FXYD domain-containing ion transport regulator 5 also named dysadherin (human) or RIC (mouse) is a protein that in humans is encoded by the FXYD5 gene.

Function 

This gene encodes a member of a family of small membrane proteins that share a 35-amino acid signature sequence domain, beginning with the sequence PFXYD and containing 7 invariant and 6 highly conserved amino acids. The approved human gene nomenclature for the family is FXYD-domain containing ion transport regulator. Mouse FXYD5 has been termed RIC (Related to Ion Channel). FXYD2, also known as the gamma subunit of the Na,K-ATPase, regulates the properties of that enzyme. FXYD1 (phospholemman), FXYD2 (gamma), FXYD3 (MAT-8), FXYD4 (CHIF), and FXYD5 (RIC) have been shown to induce channel activity in experimental expression systems. Transmembrane topology has been established for two family members (FXYD1 and FXYD2), with the N-terminus extracellular and the C-terminus on the cytoplasmic side of the membrane. This gene product, FXYD5, has not been characterized as a protein. Two transcript variants have been found for this gene, and they are both predicted to encode the same protein.

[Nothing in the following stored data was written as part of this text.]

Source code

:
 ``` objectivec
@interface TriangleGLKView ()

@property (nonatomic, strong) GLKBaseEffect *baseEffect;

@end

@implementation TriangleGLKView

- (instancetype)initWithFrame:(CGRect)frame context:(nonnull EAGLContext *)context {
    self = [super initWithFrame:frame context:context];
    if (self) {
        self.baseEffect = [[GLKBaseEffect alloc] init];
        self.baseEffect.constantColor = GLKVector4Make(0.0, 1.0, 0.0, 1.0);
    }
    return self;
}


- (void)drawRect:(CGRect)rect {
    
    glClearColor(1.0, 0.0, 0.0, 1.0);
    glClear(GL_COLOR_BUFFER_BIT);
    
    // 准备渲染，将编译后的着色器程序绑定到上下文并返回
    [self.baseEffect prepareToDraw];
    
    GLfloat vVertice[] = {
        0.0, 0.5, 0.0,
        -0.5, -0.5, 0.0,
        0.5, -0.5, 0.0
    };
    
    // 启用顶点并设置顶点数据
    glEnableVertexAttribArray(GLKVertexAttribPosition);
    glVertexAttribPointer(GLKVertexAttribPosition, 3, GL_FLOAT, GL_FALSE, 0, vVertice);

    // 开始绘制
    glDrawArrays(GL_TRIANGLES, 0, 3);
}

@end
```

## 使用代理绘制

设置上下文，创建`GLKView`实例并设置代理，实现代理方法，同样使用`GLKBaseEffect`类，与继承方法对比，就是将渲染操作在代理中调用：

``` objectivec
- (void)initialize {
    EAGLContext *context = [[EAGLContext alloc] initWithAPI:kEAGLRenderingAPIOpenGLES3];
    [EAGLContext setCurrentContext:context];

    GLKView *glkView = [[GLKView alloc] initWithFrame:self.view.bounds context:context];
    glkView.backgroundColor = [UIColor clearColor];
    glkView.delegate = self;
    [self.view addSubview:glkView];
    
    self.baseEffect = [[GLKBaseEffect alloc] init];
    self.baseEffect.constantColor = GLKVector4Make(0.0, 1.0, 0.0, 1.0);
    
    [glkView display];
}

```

Dysadherin is the gamma5 subunit of the human Na,K-ATPase. Of all the FXYD members, dysadherin is the only member that has a large extracellular sequence of 140 amino acids. Dysadherin has been observed to be over-expressed on the surface of cells that have down regulated levels of surface E-cadherin. CCL2 (bone homing cytokine)is a protein that is highly affected by silencing dysadherin expression. Dysadherin interferes with cell adhesion via beta1 subunit interactions. Dysdaherin is a target for an extracellular antibody drug conjugate where the antibody to dysadherin is attached to a cardiac glycoside.

Clinical significance 

Dysadherin has been found to be a marker for metastatic cancers and found up-regulated in multiple cancer types.